What is wanted is every line below from the one with "exposure_s: 1/10" up to and including the one with "focal_mm: 6.86", retyped exactly, pictures excluded, nothing else.

/---

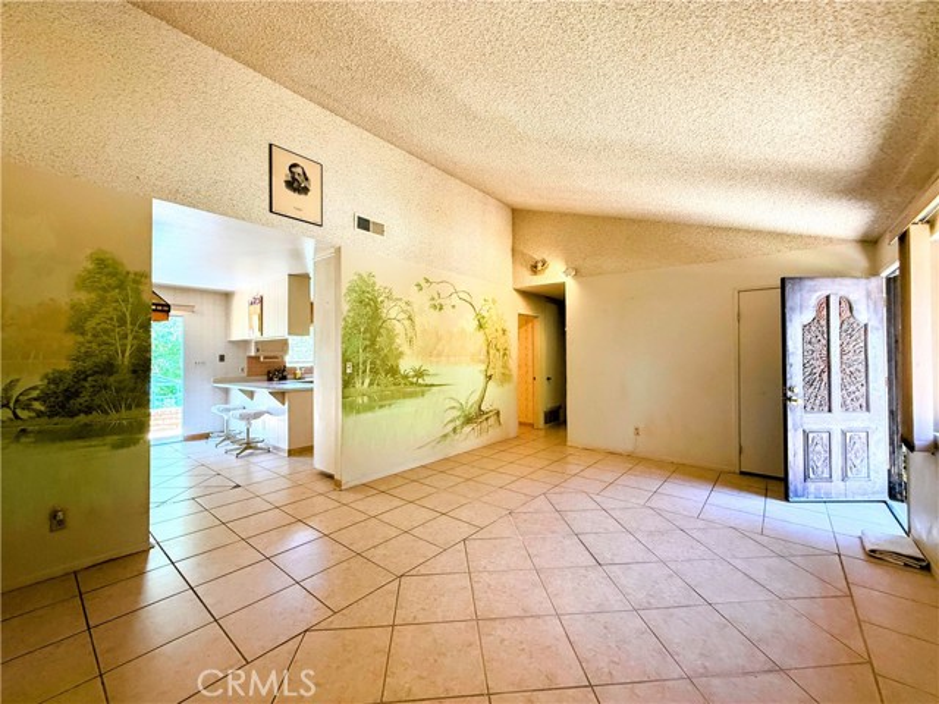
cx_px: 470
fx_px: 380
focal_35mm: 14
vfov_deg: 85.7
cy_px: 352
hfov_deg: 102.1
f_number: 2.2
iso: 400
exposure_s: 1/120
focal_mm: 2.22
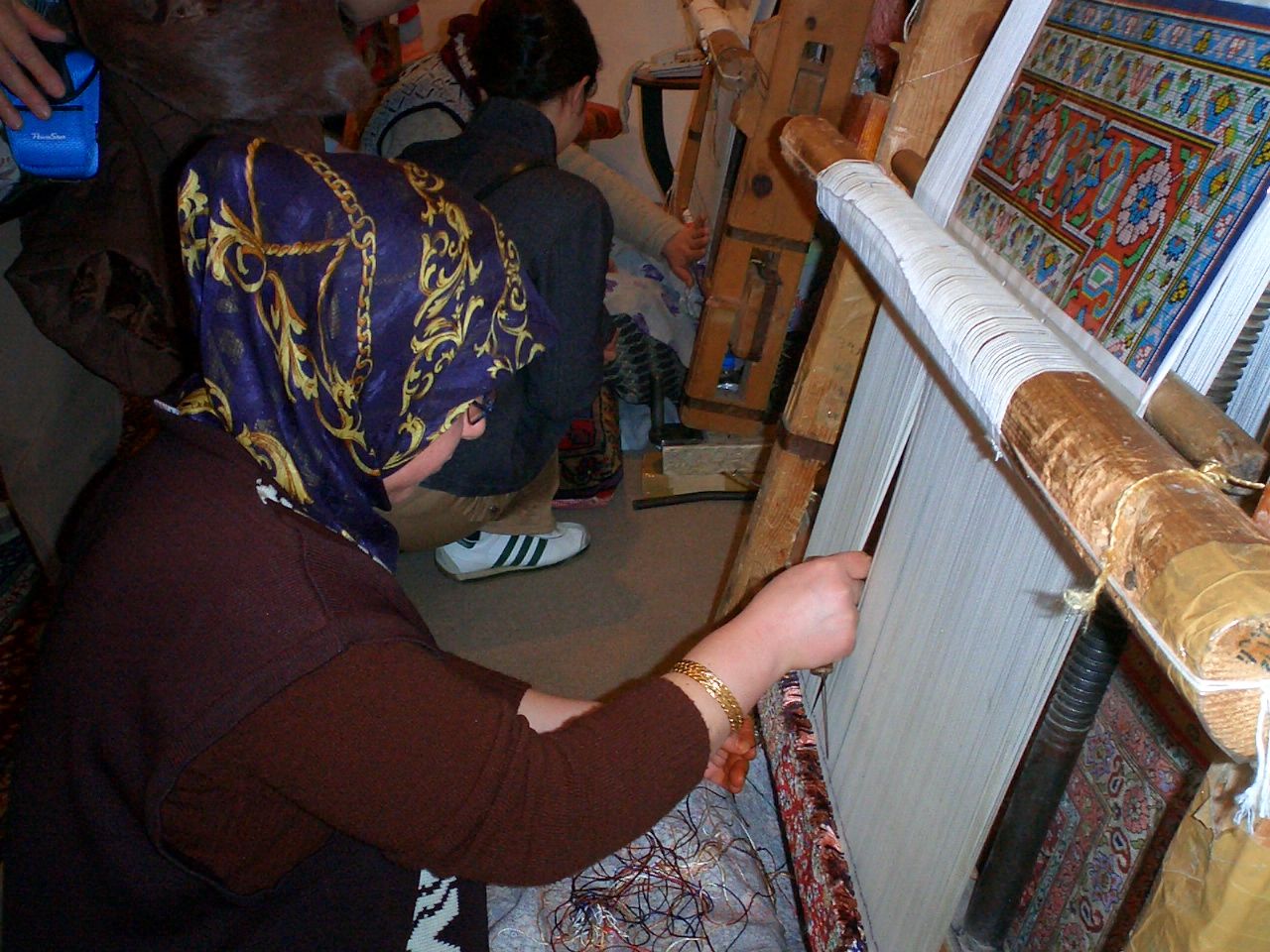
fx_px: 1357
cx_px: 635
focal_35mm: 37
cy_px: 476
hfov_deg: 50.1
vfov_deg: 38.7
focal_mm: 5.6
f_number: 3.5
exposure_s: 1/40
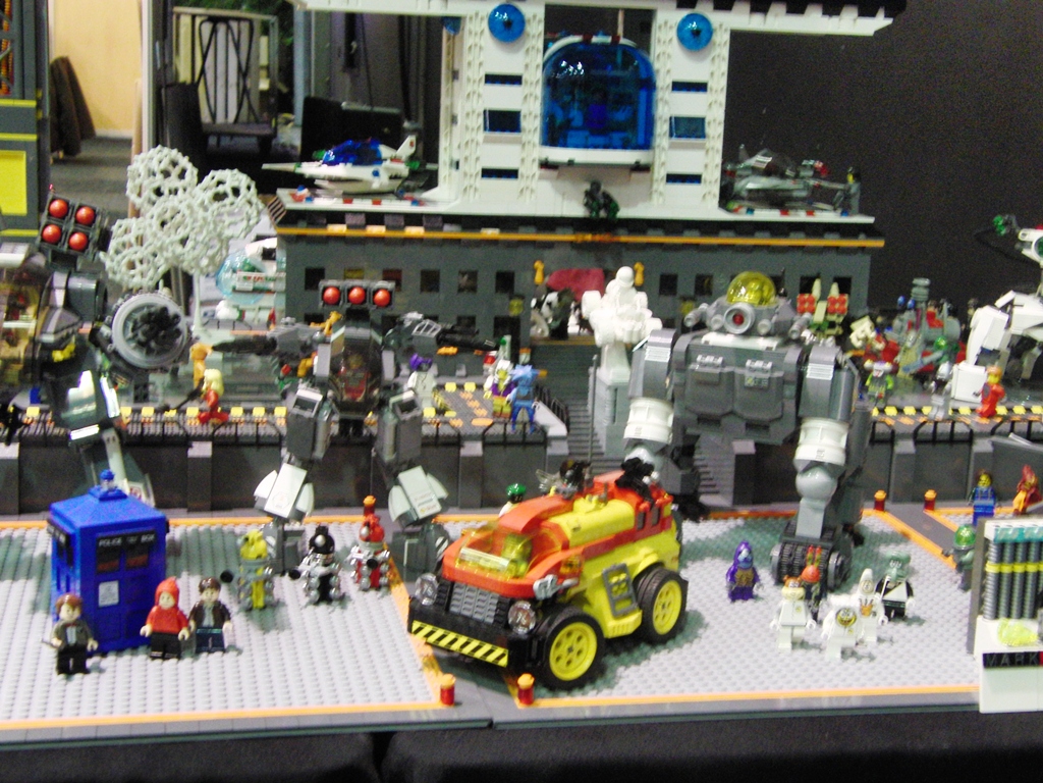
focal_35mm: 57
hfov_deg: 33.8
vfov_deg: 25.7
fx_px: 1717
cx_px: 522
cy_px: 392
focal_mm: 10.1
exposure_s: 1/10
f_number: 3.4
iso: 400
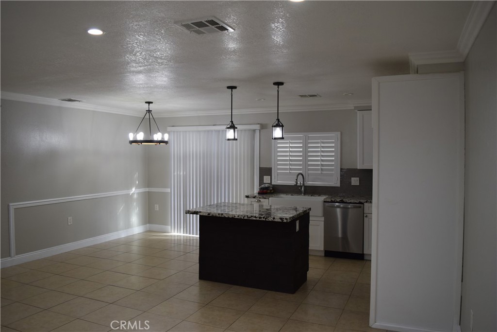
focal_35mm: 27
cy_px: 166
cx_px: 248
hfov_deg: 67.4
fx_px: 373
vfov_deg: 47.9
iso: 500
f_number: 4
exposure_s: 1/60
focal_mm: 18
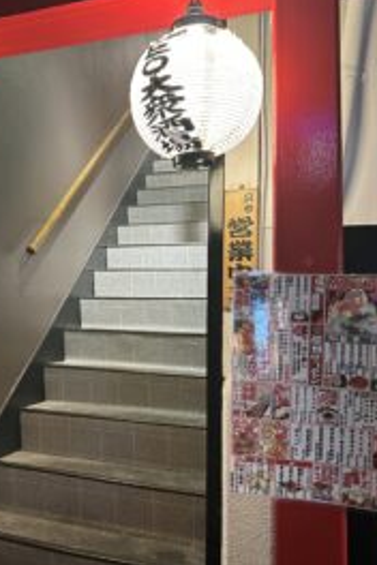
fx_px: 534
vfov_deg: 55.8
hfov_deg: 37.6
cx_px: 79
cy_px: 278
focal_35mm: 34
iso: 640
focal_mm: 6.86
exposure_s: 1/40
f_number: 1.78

\---
/---

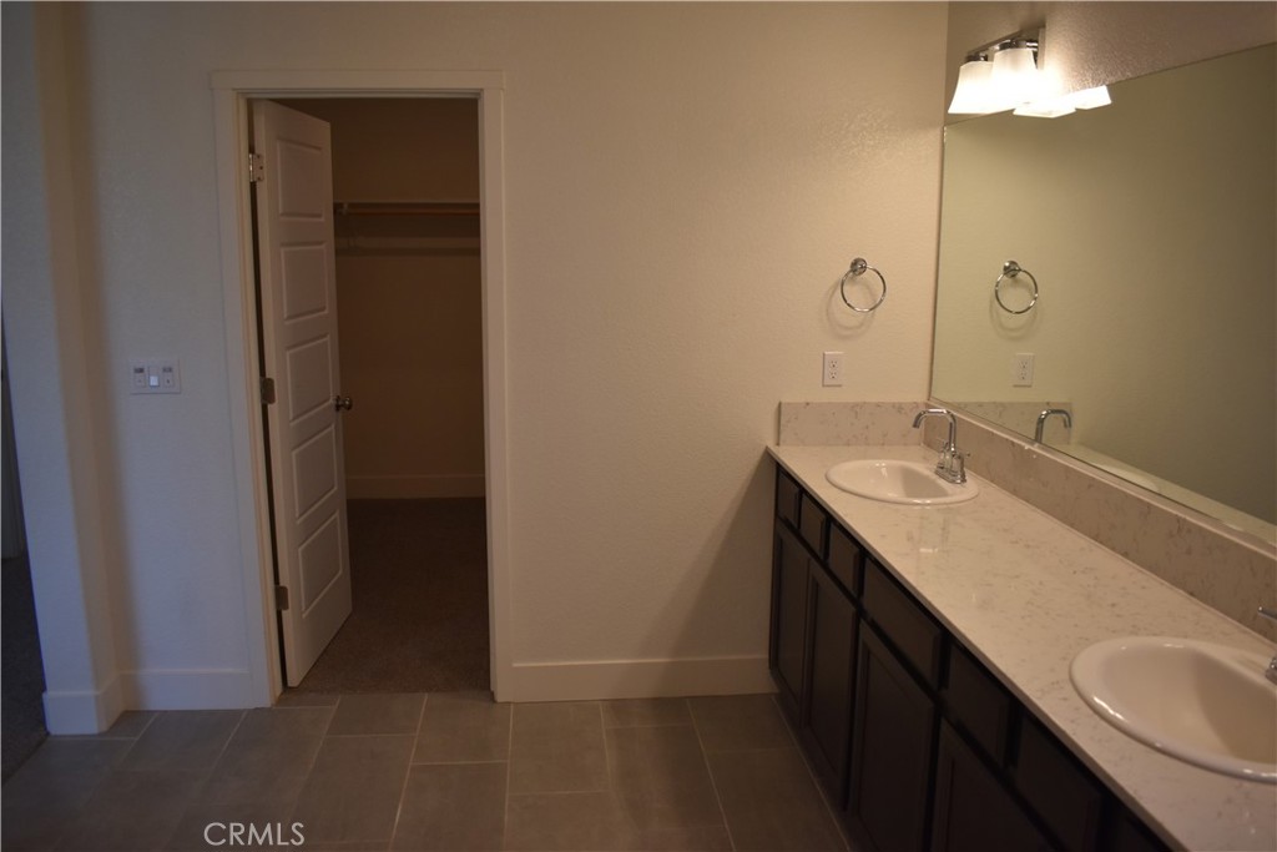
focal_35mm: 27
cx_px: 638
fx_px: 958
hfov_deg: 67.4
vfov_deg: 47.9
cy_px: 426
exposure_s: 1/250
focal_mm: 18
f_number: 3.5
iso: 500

\---

### EXERCISE SOLUTION
exposure_s: 1/10
f_number: 3.4
iso: 400
focal_35mm: 27
cy_px: 166
cx_px: 248
hfov_deg: 67.4
fx_px: 373
vfov_deg: 47.9
iso: 500
f_number: 4
exposure_s: 1/60
focal_mm: 18
fx_px: 534
vfov_deg: 55.8
hfov_deg: 37.6
cx_px: 79
cy_px: 278
focal_35mm: 34
iso: 640
focal_mm: 6.86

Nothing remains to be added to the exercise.